Tuesday, October 12, 2010

Latest on the Minimum Wage Studies

The famous Card and Krueger study examined the effects of a minimum wage increase in New Jersey by comparing workers hired there with workers hired in the neighboring state of Pennsylvania. What makes this study noteworthy is that despite its good design, its conclusion defied economic theory: the minimum wage didn't increase unemployment.

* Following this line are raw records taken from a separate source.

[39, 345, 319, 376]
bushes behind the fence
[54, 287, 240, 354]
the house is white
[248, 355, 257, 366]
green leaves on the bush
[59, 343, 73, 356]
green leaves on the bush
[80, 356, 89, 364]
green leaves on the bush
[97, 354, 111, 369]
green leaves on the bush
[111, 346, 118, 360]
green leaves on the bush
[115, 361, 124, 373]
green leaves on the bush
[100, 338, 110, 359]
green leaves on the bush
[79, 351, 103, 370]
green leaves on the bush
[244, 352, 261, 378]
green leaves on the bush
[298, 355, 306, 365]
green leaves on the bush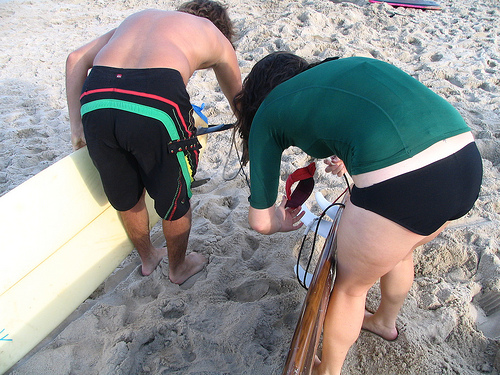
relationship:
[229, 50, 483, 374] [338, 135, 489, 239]
people has bottoms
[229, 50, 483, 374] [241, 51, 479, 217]
people has green shirt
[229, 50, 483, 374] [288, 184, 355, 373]
people has surfboard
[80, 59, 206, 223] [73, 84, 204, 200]
bottoms has stripes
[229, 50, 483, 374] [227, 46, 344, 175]
people hair down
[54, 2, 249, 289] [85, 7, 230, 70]
man has no shirt on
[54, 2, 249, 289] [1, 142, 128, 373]
man holding surf board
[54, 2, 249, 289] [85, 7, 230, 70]
man has no shirt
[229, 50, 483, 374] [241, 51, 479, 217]
people wearing green shirt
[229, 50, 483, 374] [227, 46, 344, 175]
people with brown hair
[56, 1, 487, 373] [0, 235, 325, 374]
people with surfboards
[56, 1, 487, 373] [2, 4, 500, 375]
people on beach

There are lots of studies showing the opposite but Card and Krueger was noteworthy not just in its conclusion but in its approach: they looked at local effects. Economist Arindrajit Dube did a more systematic study, looking at several state borders. His confirms the Card and Krueger study. Dube recently spoke to the Real News:
Dube’s findings indicate that a higher minimum wage helps service retailers attract and retain employees, increasing their productivity. He said that a restaurateur, for example, is likely to reduce his employees when the wage goes up if only one restaurant raises their wage, but if most of them raise it, the added cost is passed on to the consumer who is likely to absorb it without decreasing their demand.
In other words, people are very sensitive to the increases in price of one store but less sensitive to the increase in price of all similar stores. That makes sense: there are fewer substitutes for all stores than for one store. I wouldn't say "without decreasing their demand" as I'm sure it's decreased somewhat, but that's probably a media translation, not Dube.

But it still doesn't make sense. The idea of offering a higher wage, even one above what we would typically call a market wage, to attract good workers isn't a new idea in economics or business. Economists call it an efficiency wage: higher wages attract better workers which increases the chance that you'll hire a good worker. (It's hard to tell good workers from bad ones.) Firms use efficiency wages all the time because a good worker is a huge advantage over a competitor. The higher productivity worker pays for the higher wage. There's no reason why in this scenario a firm increasing their wages would feel the need to cut employment. Each worker pays for himself. You don't need a sector-wide increase. In fact, you prefer it. If everyone's getting the benefit of the higher wage, then much of the competitive advantages drain away. (It's not all the competitive advantage, though, as you attract workers from other sectors.)

That Dube was able to replicate the Card and Krueger study makes me less suspicious of it (as the study, while well designed, wasn't perfect...though no interesting study is!) and I'm more open to the idea that minimum wage laws can increase employment than I was yesterday. But I have yet to hear solid economic reasoning as to why this would occur.